Blazor Gets a Fiddle
What's an experimental, potentially game-changing Web development technology without a fiddle?
Using another new, immature, experimental technology called WebAssembly, Blazor seeks to provide a .NET-centric Web app framework that can be coded in high-level languages, including C# and other C-family languages. WebAssembly (or Wasm) is an assembly-like binary instruction format that acts as the compilation target for Blazor code, allowing it to run in the browser, hopefully with native .NET performance. Specifically, a Blazor app's code consists of normally compiled .NET assemblies that are downloaded to a browser and run in a WebAssembly-based .NET runtime that's downloaded with the code. So only that runtime code is compiled to WebAssembly.
This approach can now be fiddled with in Blazor Fiddle, published by Vladimir Samoilenko and Eugene Shmakov. It features several pre-coded samples, including the counter app frequently used in Blazor "Hello World" type tutorials. In addition to incremental counting, the samples show how to fetch data, present a newsfeed, manage a to-do list and even take a Blazor survey.
The fiddle also serves to show off another Blazor-oriented offering, MatBlazor, which provides Blazor components based on the Material Design scheme and is used to style the fiddle's example newsfeed client. And yes, MatBlazor itself is still experimental.
Microsoft has been marching through the experimental stages of its Blazor project en route to 1.0 status, most recently shipping Blazor 0.7.0.

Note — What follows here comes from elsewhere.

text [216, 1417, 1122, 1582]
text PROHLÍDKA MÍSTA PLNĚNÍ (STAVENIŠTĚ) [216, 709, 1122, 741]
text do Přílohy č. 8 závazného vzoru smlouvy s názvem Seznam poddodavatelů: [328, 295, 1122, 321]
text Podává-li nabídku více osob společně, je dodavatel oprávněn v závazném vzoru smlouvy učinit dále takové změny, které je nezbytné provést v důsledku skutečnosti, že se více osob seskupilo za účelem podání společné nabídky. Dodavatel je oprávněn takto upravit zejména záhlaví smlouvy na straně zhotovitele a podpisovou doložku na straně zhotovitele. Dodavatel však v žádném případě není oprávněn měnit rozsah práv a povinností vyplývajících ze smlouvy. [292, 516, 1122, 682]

Blazor engineers ran into a problem with the client side of the project possibly caused by the difficulty in getting the immature and evolving WebAssembly to work with .NET.
The server-side model was easier to work with, and that has been encapsulated under the name Razor Components, slated to be included with .NET Core 3.0 when it ships next year.
David Ramel is the editor of Visual Studio Magazine.